State revenue estimates increased $525 million over two years. What does that mean for schools?Scott Rothschild
State budget and tax experts said Thursday the Kansas state general fund should take in $220 million more than earlier expectations in the current fiscal year ending June 30, 2020, and $305 million more next year. Here is the update.
Consensus Revenue Estimates are updated by Legislative Research staff, the Budget Division and Department of Revenue, and university economists in April and November. The Governor uses the November estimate to develop budget recommendations to the Legislative session beginning in January. The Legislature uses the April estimate to adopt a budget.
The new estimate dramatically changes the state general fund (SGF) outlook following the school finance plan adopted in response to the Gannon school finance case. Previous budget projects, such as presented to Governor Kelly’s Tax Reform Council, showed the SGF with a $480 million deficit in FY 2023, the final year of the six-year Gannon plan, which was designed to restore school operating budgets to 2009 inflation-adjusted levels and approved by the Kansas Supreme Court in June.
That deficit was projected because the state is expected to add approximately $100 million in base school funding, $20 million in school pension payments, and $80 million in human service caseloads every year. At the same time, the state is trying to phase-out nearly $250 million in transfers from the state highway fund into the state general fund. The April 2019 CRE indicated that tax revenues would increase at less than $150 million per year, around 1.9 percent.
As a result, the SGF ending balance was expected to drop from $1.1 billion in 2019 to $303 million in 2021 and fall into deficit in 2022 as the spending exceeded revenues.
The new estimates only cover the current fiscal year, 2020, and next year, 2021. State tax revenues are now expected to increase $229 million in FY 2020 and $232 million in FY 2021, or about 3 percent per year, leaving an ending balance of $722 million in FY 2021.
Because the additional revenue increases the ending balance in those two years and creates a higher “base” for tax revenue growth over the following two years, it makes the current budget plan, with restored school funding, much more sustainable.

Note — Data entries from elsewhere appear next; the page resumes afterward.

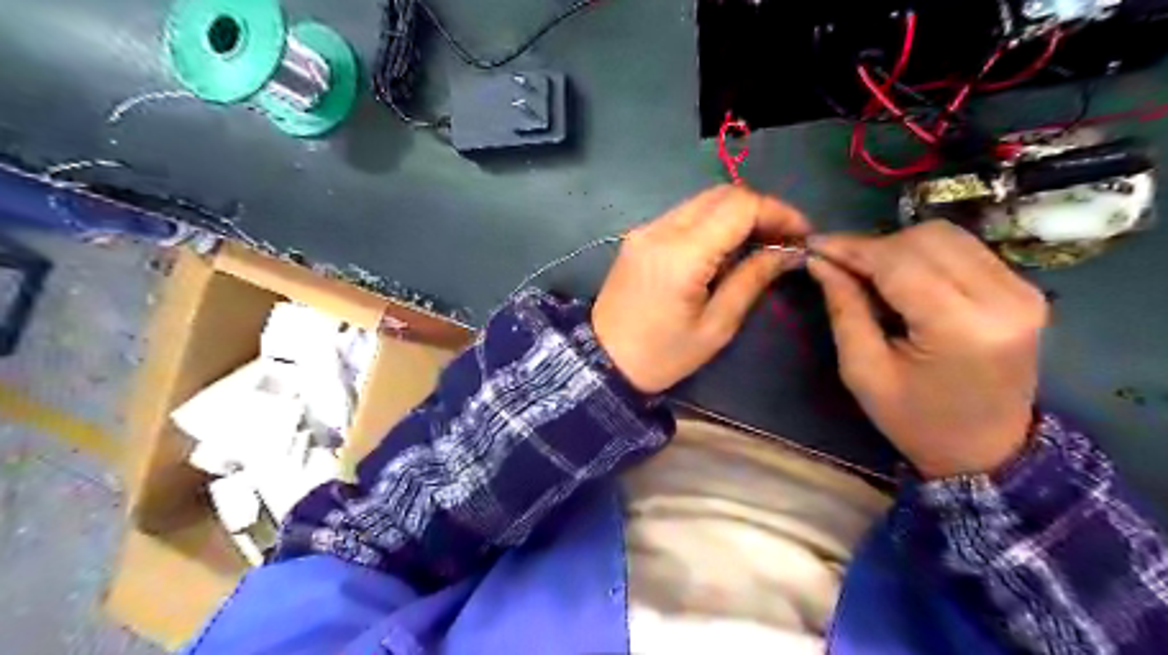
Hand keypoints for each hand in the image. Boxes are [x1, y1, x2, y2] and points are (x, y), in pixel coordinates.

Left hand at [594, 187, 813, 396]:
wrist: (602, 360)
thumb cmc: (662, 355)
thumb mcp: (716, 327)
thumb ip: (752, 280)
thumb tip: (787, 252)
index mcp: (682, 254)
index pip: (740, 206)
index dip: (778, 212)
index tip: (801, 233)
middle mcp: (661, 229)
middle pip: (722, 194)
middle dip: (760, 209)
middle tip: (783, 238)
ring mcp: (645, 229)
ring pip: (702, 201)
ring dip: (736, 214)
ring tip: (760, 243)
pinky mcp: (639, 236)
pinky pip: (684, 215)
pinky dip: (712, 222)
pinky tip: (724, 248)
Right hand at [808, 223, 1043, 477]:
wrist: (986, 450)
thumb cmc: (915, 420)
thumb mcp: (863, 371)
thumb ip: (844, 308)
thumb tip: (820, 261)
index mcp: (960, 328)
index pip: (899, 262)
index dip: (852, 248)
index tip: (814, 245)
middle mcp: (1003, 299)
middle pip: (926, 239)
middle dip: (874, 245)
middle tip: (838, 264)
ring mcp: (1023, 291)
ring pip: (947, 236)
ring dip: (898, 247)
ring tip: (867, 272)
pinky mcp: (1025, 289)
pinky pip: (964, 250)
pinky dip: (923, 255)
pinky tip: (901, 278)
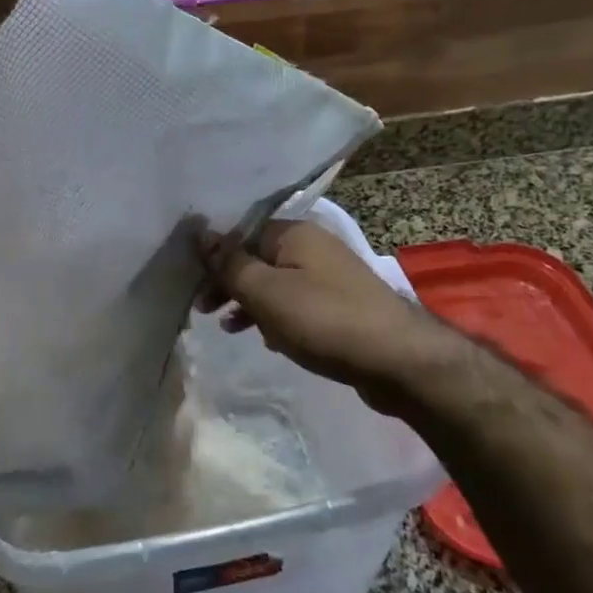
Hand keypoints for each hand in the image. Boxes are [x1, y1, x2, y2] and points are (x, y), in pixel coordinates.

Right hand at [198, 219, 447, 414]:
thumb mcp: (266, 292)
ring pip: (276, 283)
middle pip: (257, 258)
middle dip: (230, 283)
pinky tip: (269, 341)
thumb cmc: (323, 319)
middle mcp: (313, 246)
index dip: (214, 258)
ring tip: (230, 329)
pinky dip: (278, 317)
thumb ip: (230, 264)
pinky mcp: (341, 305)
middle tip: (205, 311)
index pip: (241, 234)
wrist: (398, 360)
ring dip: (251, 303)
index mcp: (294, 233)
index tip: (194, 286)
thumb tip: (201, 233)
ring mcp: (330, 276)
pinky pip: (297, 303)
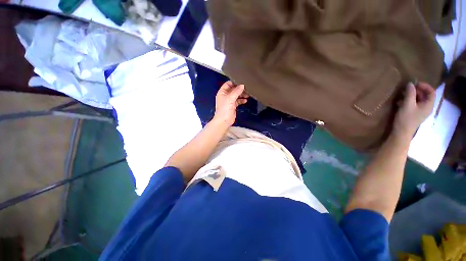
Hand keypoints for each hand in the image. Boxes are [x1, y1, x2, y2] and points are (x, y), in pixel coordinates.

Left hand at [213, 81, 248, 126]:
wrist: (224, 120)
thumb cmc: (225, 109)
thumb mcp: (230, 98)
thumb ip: (236, 91)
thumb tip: (242, 85)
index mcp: (222, 92)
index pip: (228, 84)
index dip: (234, 82)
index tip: (241, 82)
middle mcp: (225, 95)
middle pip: (233, 89)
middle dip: (239, 89)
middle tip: (247, 88)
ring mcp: (229, 101)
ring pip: (236, 95)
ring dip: (241, 94)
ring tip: (248, 94)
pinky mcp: (232, 106)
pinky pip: (238, 101)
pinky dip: (241, 100)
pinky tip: (245, 100)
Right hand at [393, 82, 435, 139]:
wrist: (401, 132)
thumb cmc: (406, 118)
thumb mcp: (407, 104)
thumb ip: (410, 93)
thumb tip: (410, 83)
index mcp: (428, 105)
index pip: (431, 92)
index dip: (424, 86)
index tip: (415, 84)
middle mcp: (427, 107)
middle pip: (425, 95)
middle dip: (417, 90)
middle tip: (407, 88)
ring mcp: (421, 111)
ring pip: (419, 99)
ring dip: (412, 95)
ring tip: (402, 94)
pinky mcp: (415, 114)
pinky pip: (414, 104)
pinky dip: (409, 100)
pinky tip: (401, 102)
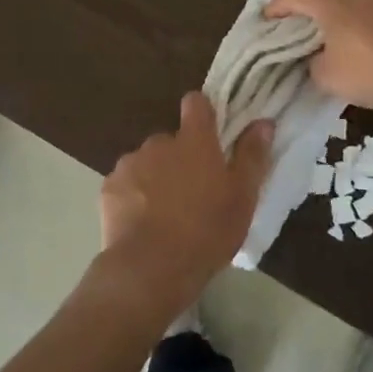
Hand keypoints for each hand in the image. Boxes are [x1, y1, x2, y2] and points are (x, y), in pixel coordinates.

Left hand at [96, 94, 272, 319]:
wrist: (150, 268)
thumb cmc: (206, 231)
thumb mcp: (242, 198)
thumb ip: (252, 156)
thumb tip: (263, 122)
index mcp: (194, 141)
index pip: (196, 103)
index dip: (203, 112)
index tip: (210, 132)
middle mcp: (159, 142)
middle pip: (171, 140)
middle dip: (180, 158)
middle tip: (193, 193)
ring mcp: (130, 163)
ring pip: (147, 163)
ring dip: (156, 177)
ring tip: (165, 214)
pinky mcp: (109, 187)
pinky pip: (125, 184)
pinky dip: (133, 196)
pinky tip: (142, 224)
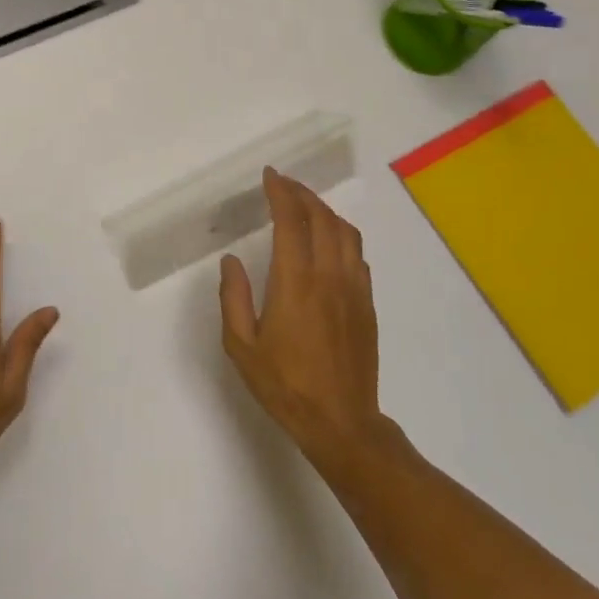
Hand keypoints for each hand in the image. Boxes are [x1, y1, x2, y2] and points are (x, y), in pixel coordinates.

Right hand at [219, 169, 387, 466]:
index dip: (280, 192)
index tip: (270, 176)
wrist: (341, 422)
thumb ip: (233, 298)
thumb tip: (231, 260)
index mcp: (295, 282)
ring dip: (325, 210)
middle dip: (302, 193)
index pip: (291, 221)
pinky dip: (342, 235)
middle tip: (283, 184)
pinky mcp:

That doesn’t mean the new revenue is guaranteed. First, the new estimates are based on modest, sustained economic growth. A national or state recession could result in much lower revenue growth than expected.

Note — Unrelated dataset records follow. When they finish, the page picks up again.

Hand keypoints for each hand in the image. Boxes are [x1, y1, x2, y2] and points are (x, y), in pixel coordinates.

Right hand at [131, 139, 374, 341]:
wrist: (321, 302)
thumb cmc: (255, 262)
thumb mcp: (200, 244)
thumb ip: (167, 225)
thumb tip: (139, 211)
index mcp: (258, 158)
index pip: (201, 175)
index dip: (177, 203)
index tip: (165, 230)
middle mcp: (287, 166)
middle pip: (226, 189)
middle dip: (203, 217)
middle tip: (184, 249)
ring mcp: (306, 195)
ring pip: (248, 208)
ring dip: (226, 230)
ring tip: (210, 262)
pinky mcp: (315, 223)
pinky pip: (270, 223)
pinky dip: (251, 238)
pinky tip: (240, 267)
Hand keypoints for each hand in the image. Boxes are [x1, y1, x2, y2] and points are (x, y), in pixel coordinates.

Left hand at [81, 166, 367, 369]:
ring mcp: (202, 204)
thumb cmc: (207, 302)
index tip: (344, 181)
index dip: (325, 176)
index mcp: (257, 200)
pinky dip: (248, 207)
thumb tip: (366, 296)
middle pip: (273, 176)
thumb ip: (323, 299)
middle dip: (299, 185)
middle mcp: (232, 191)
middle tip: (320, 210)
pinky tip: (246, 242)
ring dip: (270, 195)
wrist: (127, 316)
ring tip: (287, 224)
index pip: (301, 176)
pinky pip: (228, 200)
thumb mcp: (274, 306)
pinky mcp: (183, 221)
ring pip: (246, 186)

Second, despite concerns by some Legislators and advocates about the future deficit, the new estimates will likely renew calls for tax cuts. Experts say approximately $60 million annually in new revenue is due to the fact that some Kansans can no longer itemize certain tax deductions as a result of changes in federal tax law. There will be calls to use the expected new revenue to cut individual and business taxes.
Third, current budget projections do not include any additional spending on other state programs. There are expected to be efforts to increase funding on early childhood programs, on higher education, and on mental health and other social services.
Any of these circumstances – a downturn in the state economy and tax collections, tax cuts or higher spending in other areas – could make it more difficult for the state to fully implement the Gannon funding plan over the final three years (FY 2020 through 2023).
Most of the increased revenue estimate was due to the individual income tax, which was increased $160 million in 2020 and $215 million in 2021. Sales tax collections were expected to rise $50 million more than the April estimate in 2020 and $70 million more in 2021. However, severance tax and insurance premiums and corporate franchise tax estimates were lowered.
Although tax estimates were raised, the estimated increase in Kansas personal income, the total annual income of all state residents, was lowered from 3.9 percent each year for 2019, 2020 and 2021 to 3.6 percent each year. National personal income growth was also lowered but remains higher than Kansas; from 4.1 percent, 4.0 percent and 3.9 percent to 3.9 percent, 4.0 percent and 3.8 percent.
The estimated inflation rate was lowered from 1.9 percent to 1.7 percent in 2019 and left unchanged at 2.1 percent for 2020 and 2021.